Prior to the cash infusion, Amandi described Florida as being “as competitive as it always has been” and argued that Biden’s team needed to do more.

“If you’re the Biden campaign … what you need to do is improve your performance with Hispanic voters,” he added. “If that doesn’t happen … it’s going to be almost impossible for him to carry Florida.”

Weakening support among Latinos is clearly an issue for Biden in Florida, but it’s also part of a larger problem. Polls show him slightly trailing Clinton among the Latino population nationwide. And Clinton already lost Latino support relative to President Barack Obama’s 2012 performance.

While there is a particularly large Latino population in Florida and three Southwestern swing states — Texas, Arizona and Nevada — some strategists point out that Biden could also do more to target Latino populations in other battlegrounds. Chuck Rocha, a Democratic strategist, cited Wisconsin as another example of a state where Biden should capitalize on the Democratic Party’s edge with Latinos.

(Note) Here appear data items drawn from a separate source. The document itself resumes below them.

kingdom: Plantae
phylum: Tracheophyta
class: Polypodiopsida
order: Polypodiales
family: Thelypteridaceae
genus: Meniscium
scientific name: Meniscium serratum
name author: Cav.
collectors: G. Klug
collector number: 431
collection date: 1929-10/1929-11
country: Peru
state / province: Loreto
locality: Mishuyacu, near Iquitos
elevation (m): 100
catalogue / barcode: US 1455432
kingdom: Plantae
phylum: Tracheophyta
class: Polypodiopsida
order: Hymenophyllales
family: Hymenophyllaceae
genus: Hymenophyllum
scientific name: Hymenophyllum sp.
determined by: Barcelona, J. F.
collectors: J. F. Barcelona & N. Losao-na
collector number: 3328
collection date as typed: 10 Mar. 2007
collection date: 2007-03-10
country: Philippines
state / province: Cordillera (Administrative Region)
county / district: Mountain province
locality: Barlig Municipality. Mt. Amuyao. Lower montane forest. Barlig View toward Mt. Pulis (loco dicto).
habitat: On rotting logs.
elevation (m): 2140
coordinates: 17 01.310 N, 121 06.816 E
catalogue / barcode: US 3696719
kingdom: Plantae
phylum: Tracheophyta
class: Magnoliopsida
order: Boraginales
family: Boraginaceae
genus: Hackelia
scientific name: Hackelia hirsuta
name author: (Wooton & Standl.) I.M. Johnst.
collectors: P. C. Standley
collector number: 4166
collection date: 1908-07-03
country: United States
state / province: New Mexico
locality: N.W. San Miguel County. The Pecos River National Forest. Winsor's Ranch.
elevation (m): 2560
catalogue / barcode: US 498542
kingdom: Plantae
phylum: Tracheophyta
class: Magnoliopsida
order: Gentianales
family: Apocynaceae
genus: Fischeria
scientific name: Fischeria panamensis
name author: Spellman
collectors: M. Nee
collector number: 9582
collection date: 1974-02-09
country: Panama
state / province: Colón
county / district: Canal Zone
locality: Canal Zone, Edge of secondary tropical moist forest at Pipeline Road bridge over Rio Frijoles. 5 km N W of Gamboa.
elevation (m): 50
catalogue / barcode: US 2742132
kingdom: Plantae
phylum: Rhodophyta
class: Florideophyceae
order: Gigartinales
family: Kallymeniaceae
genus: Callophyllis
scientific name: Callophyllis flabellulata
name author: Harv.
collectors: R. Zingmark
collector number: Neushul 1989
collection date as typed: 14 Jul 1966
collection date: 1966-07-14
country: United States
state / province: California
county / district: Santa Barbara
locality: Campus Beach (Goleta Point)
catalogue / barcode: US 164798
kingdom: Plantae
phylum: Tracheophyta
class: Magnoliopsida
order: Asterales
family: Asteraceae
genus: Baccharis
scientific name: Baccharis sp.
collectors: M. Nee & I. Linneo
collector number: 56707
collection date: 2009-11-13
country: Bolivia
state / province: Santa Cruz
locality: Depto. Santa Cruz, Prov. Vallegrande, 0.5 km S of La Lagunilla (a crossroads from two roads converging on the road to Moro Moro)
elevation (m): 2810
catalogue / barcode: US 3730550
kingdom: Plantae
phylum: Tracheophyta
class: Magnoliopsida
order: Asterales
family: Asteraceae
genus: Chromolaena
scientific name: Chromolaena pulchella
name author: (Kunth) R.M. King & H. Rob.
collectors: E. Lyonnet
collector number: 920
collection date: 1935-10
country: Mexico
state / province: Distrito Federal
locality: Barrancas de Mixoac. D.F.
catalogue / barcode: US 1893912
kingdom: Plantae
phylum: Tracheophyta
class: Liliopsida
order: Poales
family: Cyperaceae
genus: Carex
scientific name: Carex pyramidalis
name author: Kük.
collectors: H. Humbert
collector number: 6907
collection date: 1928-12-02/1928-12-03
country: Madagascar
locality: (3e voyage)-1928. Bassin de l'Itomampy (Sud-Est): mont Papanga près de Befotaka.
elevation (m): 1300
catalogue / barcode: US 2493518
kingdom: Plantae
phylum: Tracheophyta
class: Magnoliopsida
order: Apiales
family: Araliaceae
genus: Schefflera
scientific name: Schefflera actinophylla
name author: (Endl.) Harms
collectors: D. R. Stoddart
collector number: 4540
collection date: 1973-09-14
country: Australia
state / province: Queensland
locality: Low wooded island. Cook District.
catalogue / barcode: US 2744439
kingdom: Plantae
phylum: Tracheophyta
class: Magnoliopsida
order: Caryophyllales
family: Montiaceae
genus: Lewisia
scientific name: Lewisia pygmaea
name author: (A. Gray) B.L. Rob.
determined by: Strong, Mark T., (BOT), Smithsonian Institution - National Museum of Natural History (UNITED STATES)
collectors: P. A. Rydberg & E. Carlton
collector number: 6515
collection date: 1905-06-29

“I do know 60,000 Latinos on the south side of Milwaukee who would make a whole hell of a lot of difference that nobody’s talked to,” Rocha said.

As the 2016 election showed once again, a relatively small number of voters in swing states can prove decisive. Although Clinton handily won the nationwide popular vote, Trump secured an Electoral College win because he won Wisconsin, Michigan and Pennsylvania by just about 79,000 total votes.

Those three crucial swing states, which together deliver 46 Electoral College votes, are hom eto over 1.6 million Latinos.

This is one of Biden’s many, many problems.

Despite the fact that brown people love communism, they presumably hate blacks more than they love communism.

Latinos are probably going to vote for Trump in bigger numbers than they’re admitting, because of this thing where Biden is just going out of his mind encouraging black violence, killing cops, etc.

No one other than a certain portion of the blacks and a large number of white women support completely outrageous black violence, killing cops, and so forth.

The Democrats went all in on total crazy, and that is absolutely going to lose them this election, and it is absolutely why they are already openly plotting to steal it through the mail-in scheme. They’re saying that anyone who questions the validity of the mail-in hoax is a Russian.

They’re literally now saying that Russia is engaging in foreign influence in the election to convince people that there will be foreign influence in the election. This almost made my head explode, actually.

I have presently zero doubt that Trump is going to win the election. However, whether he will be able to remain in the White House after winning the election is a much more important, and bigger question right now.

It is not at all clear.

The Democrats are openly planning to “siege” the White House and force Trump out.

Does Trump have the nerve to stand strong and fight these people?

That is the primary question facing America, presently.